An oral feeding evaluation was done when Alezzandra was 10 months old. At that time her weight was 12 lbs. 7 oz. Gagging and vomiting persisted often with an accompanying nasopharyngeal reflux. Alezzandra was fed 125 cc boluses every four hours of Enfamil Lipil, 22 calories/oz six times per 24 hours.
In addition, she was able to eat one spoonful of cereal or yogurt at a meal and drink small amounts of water or formula from a Haberman Feeder Bottle. Recommendations at the time of the evaluation included: 1) offering a small bolus of liquid or pureed food with a liquid wash just prior to each gastrostomy tube feeding; 2) be sure that all liquid and solid offered orally contains a minimum of 30 calories/oz.; and 3) offer a variety of utensils.
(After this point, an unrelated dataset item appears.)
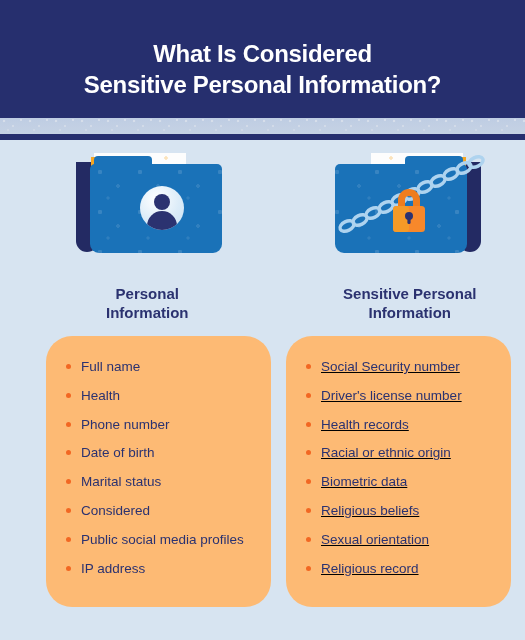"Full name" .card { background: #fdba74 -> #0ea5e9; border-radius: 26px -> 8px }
Progress was initially slow due to persistent vomiting, Alezzandra's inability to tolerate an age appropriate volume, and esophageal dysmotility. Parents chose to feed with a syringe or medicine dropper and to offer the bolus to the buccal cheek cavity instead of to midline. Six months later Alezzandra was able to eat three ounces of pureed food three times daily and was taking small amounts of liquid from a spout cut. Calories takes orally were subtracted from gastrostomy tube feedings and all gastrostomy tube feeds were given during waking hours. As Alezzandra began to swallow larger quantities more frequently the esophagus became more competent, the esophageal phase of swallow improved, and the vomiting subsided. She was successfully weaned off all gastrostomy tube feedings and, in fact, even pulled out her own G-tube! Alezzandra then progressed onto solids that required biting and chewing.